Out-of-hospital cardiac arrests (OHCA) are one of the leading causes of death worldwide. Emergency medical services treat an estimated 30 to 97.1 per 100,000 individuals every year. A critical component of survival is the ECG.
Recently, a multinational PEACE European study found that the earlier the electrocardiography (ECG) acquisition after return of spontaneous circulation (ROSC) in patients who experienced OHCA, the higher the false-positive rate of ECG findings suggestive of ST-segment elevation myocardial infarction (STEMI).
Both the U.S. and European guidelines stress having ECG acquisition after ROSC in order to identify STEMI patients who could benefit from urgent coronary angiography. This is significant because these patients may have significant obstructive coronary artery disease which is the cause of their cardiac arrest.
However, multiple studies have shown that ECGs obtained promptly after ROSC might reflect ST elevation in the absence of significant epicardial stenoses. Collectively, the literature evidence points to variable associations of early post-ROSC ECGs with critical coronary artery stenoses. The consequence is significant heterogeneity in the performance of coronary angiography based on these ECGs.
Currently, neither of the countries’ guidelines offer specific recommendations about the best time for ECG acquisition after ROSC.
Enrico Baldi, MD, of Fondazione IRCCS Policlinico San Matteo in Pavia, Italy, spoke about the percentage of false-positive ECG findings. Among those performed 7 minutes or less after ROSC (18.5%) the false positive was significantly higher than those performed between 8 and 33 minutes (7.2%) and those over 33 minutes (5.8%) after ROSC.
“It may be reasonable to delay post-ROSC ECG by at least 8 minutes after ROSC or repeat the acquisition if the first ECG is diagnostic of STEMI and is acquired early after ROSC,” they wrote.
370 adults who had been resuscitated from OHCA were studied from 2015 to 2018 consecutively. They received a post-ROSC ECG, and underwent coronary angiography at one of three participating high-volume hospitals in Italy, Switzerland, and Austria. Patients had a median age of 62, and most were men (77.6%).
Patients were divided according to their post-ROSC ECGs, namely the 172 that were not diagnostic of STEMI and 198 that did suggest STEMI.
The two groups shared similar characteristics in terms of sex, age, paramedics’ arrival time, bystander CPR rate, and survival outcome.
However, the group with diagnostic ECGs suggestive of STEMI were more likely to have had OHCAs at home and witnessed by emergency medical services. Their initial rhythms were also more frequently shockable. Additionally, they received more shocks delivered and higher doses of epinephrine administered.
Bivariable analysis showed that results remained consistent after adjustment for sex, age, number of segments with ST-elevation 9 (anterior, lateral, posterior, inferior, and right), QRS duration, heart rate, epinephrine administered, shockable initial rhythm, and three or more shocks delivered.
Major limitations of the study were its retrospective design and limited sample, Baldi and colleagues acknowledged.
False-positive ECG findings were higher when ECG was conducted soon after ROSC, such that there was a false-positive rate of 18.5% when ECG time was under 8 minutes.
“This finding supports our hypothesis that, in the early post-ROSC phase, ECG findings could reflect not only the ischemia due to a coronary obstruction but also ischemia due to no blood flow and/or low blood flow during cardiac arrest,” Baldi and team wrote.

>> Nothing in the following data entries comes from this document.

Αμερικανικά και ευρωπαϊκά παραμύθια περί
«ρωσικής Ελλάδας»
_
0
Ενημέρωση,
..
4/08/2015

There are no rules on the exact timing of ECG acquisition. An immediate invasive approach has not been proven beneficial in patients whose ECG shows no sign of STEMI, except in the case of electrical or hemodynamic instability, the researchers noted.
“[T]he vast metabolic, electrolyte, and electromechanical abnormalities that emerge during OHCA and likely persist after ROSC may cause a greater number of false-positives and false-negatives on early ECG,” wrote Rajat Kalra, MD, and Demetris Yannopoulos, MD, both of University of Minnesota Medical School in Minneapolis, in an accompanying editorial.
The authors of the study felt like assuming a later ECG would be the most practical way after ROSC, but the study also led to greater findings and larger questions. “How do we understand, measure, and limit the metabolic derangement associated with OHCA?” they wrote.
“The most obvious of these steps is to ensure early, high-quality CPR and early defibrillation to maintain adequate coronary and visceral perfusion. While this notion is hardly novel in the field of resuscitation science, the addition of routine mechanical CPR and impedance-threshold devices may further improve the quality of CPR on a population level,” they added.
Other helpful possibilities, they suggested, include the addition of novel agents early after ROSC and the reorganizing of public health infrastructure to promote the transfer of patients to expert cardiac arrest hubs with advanced hemodynamic tools such as extracorporeal membrane oxygenation.
Overall, the study challenges many dogmas associated with resuscitation and can lead to innovations in cardiac arrest in the world to come.